Prof. Smit says South Africa is fast becoming the driving force in cardiothoracic surgery in Africa. South Africa is the only country that has the knowledge, technology and skills base to act as the springboard for the development of cardiothoracic surgery in Africa.

South Africa, however, is experiencing its own problems. Mortality has doubled in the years from 1997 to 2005 and half the population in the Free State dies between 40 to 44 years of age.

“If we do not need health professionals to determine the quality and quantity of service delivery to the population and do not want to involve them in this process, we can get rid of them, but then the political leaders making that decision must accept responsibility for the clinical outcomes and life expectancies of their fellow citizens.

“We surely cannot expect to impose the same medical legal principles on professionals working in unsafe hospitals and who have complained and made authorities aware of these conditions than upon those working in functional institutions. Either fixes the institutions or indemnifies medical personnel working in these conditions and defends the decision publicly.

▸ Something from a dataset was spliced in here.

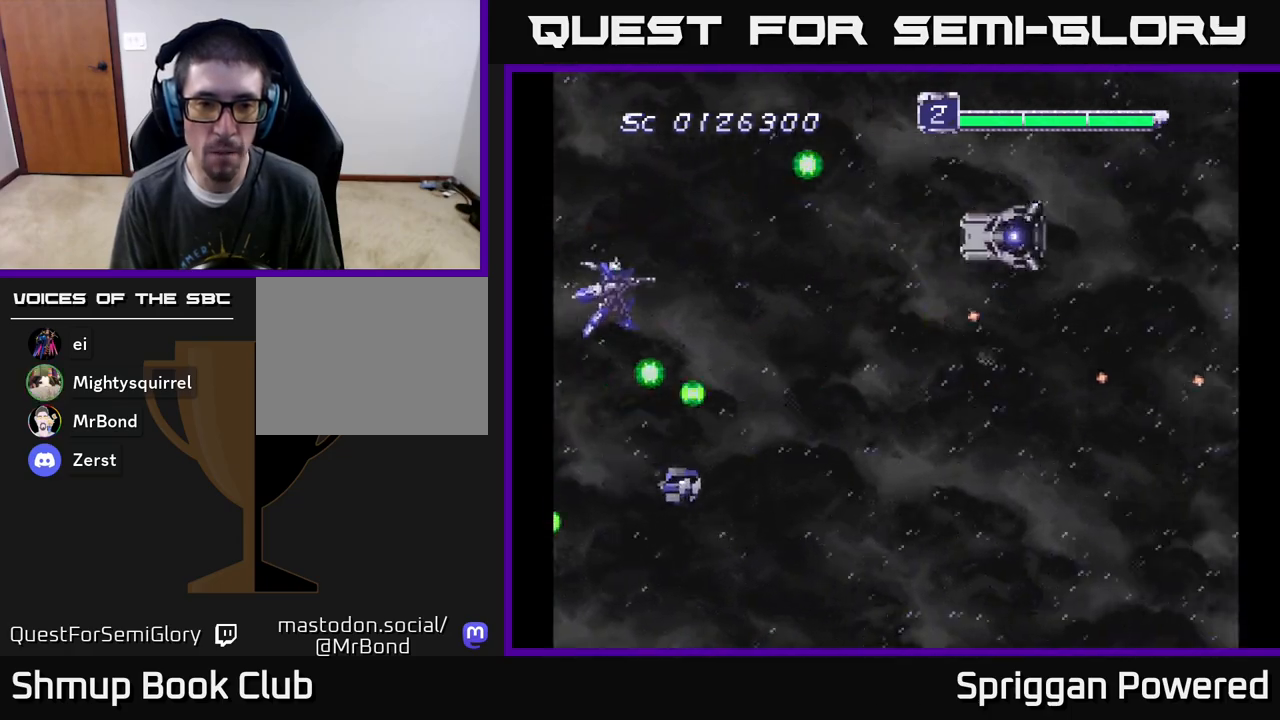
{"buttons": ["A", "DPAD_DOWN", "DPAD_RIGHT"], "events": [[17, "A", "down"], [50, "DPAD_RIGHT", "down"], [150, "A", "up"], [167, "DPAD_UP", "up"], [217, "A", "down"], [233, "DPAD_DOWN", "down"], [317, "A", "up"], [317, "DPAD_RIGHT", "up"], [400, "A", "down"], [467, "DPAD_RIGHT", "down"]]}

“Why do I have to choose the three out of four patients that cannot have a lifesaving operation and will have to die on their own while the system pretends to deliver treatment to all?”

Prof. Smit says developing a service package with guidelines in the public domain will go a long way towards addressing this issue. It is also about time that we have to admit that things are simply not the same. Standards are deteriorating and training outcomes are or will be affected.

The people who make decisions that affect healthcare service delivery and outcomes, the quality of training platforms and research, in a word, the future of South African medicine, firstly need rules and boundaries. He also suggested that maybe the government should develop health policy in the public domain and then outsource healthcare delivery to people who can actually deliver including thousands of experts employed but ignored by the State at present.

“It is time that we all have to accept our responsibilities at all levels… and act decisively on matters that will determine the quality and quantity of medical care for this and future generations in South Africa and Africa. Time is running out,” Prof. Smit says.